But those all appear to be problems for another day, at least for now. The S&P 500 jumped 1.2% and the Dow Jones Industrial Average surged 1.5% today—both indexes' largest one-day gains since July. The tech-heavy Nasdaq Composite gained 1%, while the small-cap Russell 2000 was up 1.5% 

This week's Federal Open Market Committee meeting went about as close to expected as possible. And investors and analysts seem to be less concerned about the impact of China Evergrande Group's looming default than they were to start the week.

There has been significantly more action in the bond market this week. On Wednesday, Federal Reserve officials signaled that as a group they now expect higher interest rates to arrive sooner than they did three months ago.
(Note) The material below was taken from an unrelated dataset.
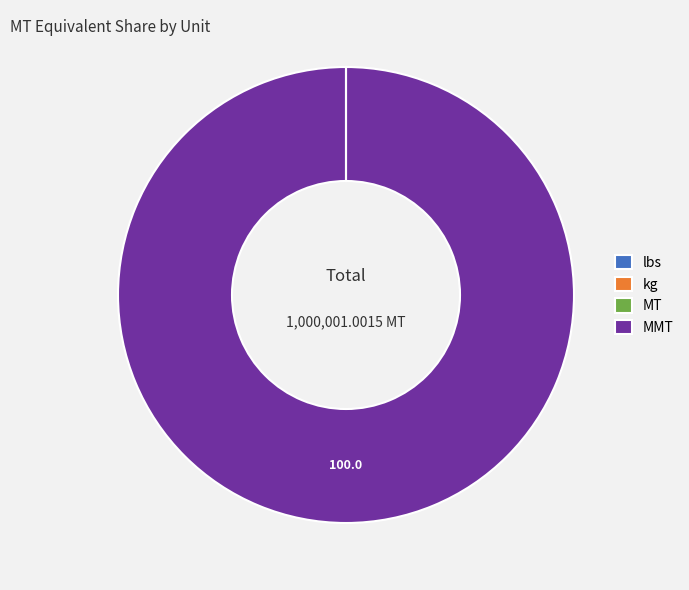

Is there a majority slice in this chart?

Yes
Long-term bond prices have traded down as a result. The yield on the 10-year U.S. Treasury note (which moves inversely to price) is up 0.1 percentage point—a big move for the bond market—in the past three days, to 1.41%. That's the highest 10-year yield since July, but still well off the 1.75% peak from March 2021.

It's also much lower than the yield as reflected by the Fed's latest "dot plot," which has the longer-run estimate of its target interest rate at 2.5%.

Here's Thomas Mathews, markets economist at Capital Economics:

[This] suggests to us that even though the Fed has revised up its own inflation forecasts a bit, investors remain skeptical that inflationary pressures will be sustained. As such, they are confident that the central bank will be able to keep inflation under control without having to hike by all that much, and that even if the Fed were to hike a bit sooner, it would simply have to do less further down the line. This presumably helps to explain why the yield curve flattened yesterday, and why long-dated yields in general remain so low.

By contrast, we think inflationary pressures over the next few years will prove more sustained than investors anticipate. We expect this eventually to result in investors requiring more compensation for inflation, discounting additional rate hikes, or some combination of the two. As a result, we expect long-term Treasury yields to rise over time.

Bonds could eventually join stocks in an inevitable reversion to the mean.